One time Charlie Chaplin had entered a similar contest and lost.
Walt
waited all day on the sidewalk for Chaplin to come out but he
never did. Disney didn't know that Chaplin buried himself in
his work, afraid to go home where his 16 year old pregnant wife
Lita and her mother were filling his mansion with unwanted relatives,
turning the Beverly Hills estate into the 1923 version of the
Jerry Springer show.
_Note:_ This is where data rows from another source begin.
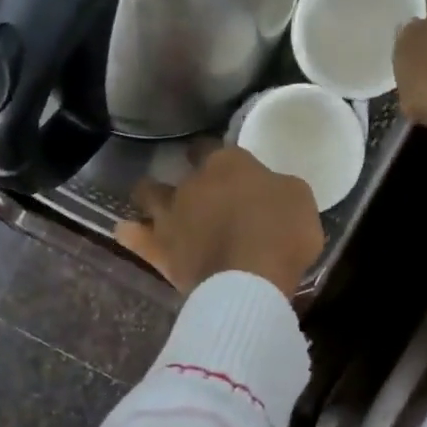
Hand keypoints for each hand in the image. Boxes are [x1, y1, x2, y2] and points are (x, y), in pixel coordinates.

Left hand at [116, 146, 324, 298]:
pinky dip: (130, 232)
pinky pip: (132, 236)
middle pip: (181, 170)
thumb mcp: (299, 200)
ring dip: (150, 197)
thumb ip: (277, 190)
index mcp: (228, 164)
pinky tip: (127, 230)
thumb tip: (268, 192)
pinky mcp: (158, 250)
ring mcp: (170, 216)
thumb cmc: (282, 235)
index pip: (212, 147)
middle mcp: (193, 183)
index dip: (215, 154)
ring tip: (156, 206)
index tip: (223, 166)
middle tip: (198, 192)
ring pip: (147, 194)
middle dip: (185, 176)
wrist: (249, 279)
Or that the liberal Chaplin was infuriating
his United Artist partner the conservative Mary Pickford by
taking forever to finish his films, sometimes emerging from
his editing room with a long beard looking like Robinson Crusoe.
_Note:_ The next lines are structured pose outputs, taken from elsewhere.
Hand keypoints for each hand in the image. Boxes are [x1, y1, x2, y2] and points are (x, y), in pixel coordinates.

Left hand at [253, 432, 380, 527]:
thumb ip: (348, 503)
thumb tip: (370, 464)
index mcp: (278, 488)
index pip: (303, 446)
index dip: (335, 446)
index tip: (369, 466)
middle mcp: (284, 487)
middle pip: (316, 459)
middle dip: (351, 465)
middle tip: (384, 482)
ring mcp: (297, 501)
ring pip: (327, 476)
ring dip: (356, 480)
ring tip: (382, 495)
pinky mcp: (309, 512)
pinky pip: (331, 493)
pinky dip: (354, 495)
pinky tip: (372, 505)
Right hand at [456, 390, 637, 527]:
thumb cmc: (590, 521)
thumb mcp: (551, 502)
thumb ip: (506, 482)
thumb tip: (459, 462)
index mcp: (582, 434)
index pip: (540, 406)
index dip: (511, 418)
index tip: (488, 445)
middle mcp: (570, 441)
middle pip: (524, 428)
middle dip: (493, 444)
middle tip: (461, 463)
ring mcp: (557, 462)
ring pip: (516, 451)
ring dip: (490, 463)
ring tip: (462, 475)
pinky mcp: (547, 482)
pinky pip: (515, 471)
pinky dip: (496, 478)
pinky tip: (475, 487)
Walt had his own concerns.
Once
again, Walt used his makeshift press pass to sneak into Universal
Studios. This was exciting filmmaking! Men dressed like cowboys
pretending to shoot at each other and falling over. And a castle.
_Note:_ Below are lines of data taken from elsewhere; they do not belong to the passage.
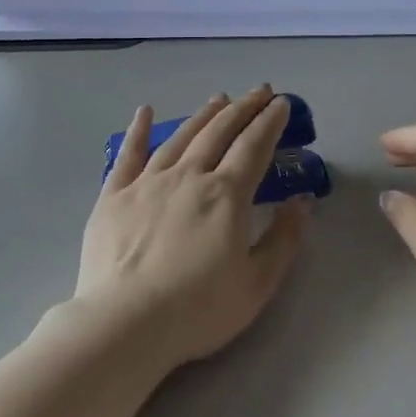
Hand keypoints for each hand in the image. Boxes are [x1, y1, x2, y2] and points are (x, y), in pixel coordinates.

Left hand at [75, 86, 310, 367]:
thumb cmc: (197, 310)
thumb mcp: (257, 284)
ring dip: (203, 115)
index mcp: (226, 195)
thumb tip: (302, 201)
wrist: (124, 325)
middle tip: (259, 91)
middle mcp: (188, 176)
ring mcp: (147, 182)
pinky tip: (145, 111)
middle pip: (219, 132)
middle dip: (243, 108)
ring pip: (181, 136)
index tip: (281, 103)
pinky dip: (138, 129)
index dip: (270, 122)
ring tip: (219, 98)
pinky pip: (128, 154)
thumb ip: (284, 239)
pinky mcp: (113, 195)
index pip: (253, 146)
It reminded him of Paris where he had driven an ambulance for
the Red Cross after World War I. Curious, he walked over to
question some workmen about the structure. It turned out they
were building the Court Of Miracles set for The Hunchback Of
Notre Dame, starring Lon Chaney. Walt who remained star struck
all his life, began looking around for the famous actor who
was known for playing characters who were deformed, sometimes
armless and legless with incredible body contortions. Back in
the twenties there was a saying, "If you see something
unusual on the floor, don't step on it, it might be Lon Chaney."
Suddenly Walt felt a tap on his shoulder. Sitting on a horse behind him was the famous Austrian director Eric Von Stroheim, known as the man you love to hate. Completely bald with a monocle, riding crop and thick boots, which early film directors working in the Hollywood hills wore to protect from snakes, Von Stroheim made an imposing figure. "What are you doing here". Walt confessed he snuck in and asked if there was any work. But he was talking to a man who used to twist the arms of his leading ladies when he wanted them to cry in his films. "Get out now and never come back." Years later, when he had his own studio, Walt went out of his way to give young people a chance to show what they could do.
With no other prospects Walt decided to get back into animation but this time he would get some help. One night in 1923 he returned to the Veteran's Hospital where Roy was feeling better. Excitedly Walt told his brother about his plans awakening other patients in the ward," But I can't do it alone. I don't have your head for numbers." "I don't know kid, cartoons that's risky. I was thinking about getting a safe job at a bank, getting married. I mean I think your talented but. . ." "Ah come on Roy, forget about a job. We'll work for ourselves. This is better than a job, we can do this thing." "I don't know. . ." "Ah please." Walt would not take no for an answer. Roy finally agreed to the new venture when one of the soldiers in a nearby bed sat up and said, "Roy will you go with him already so we can get some sleep!"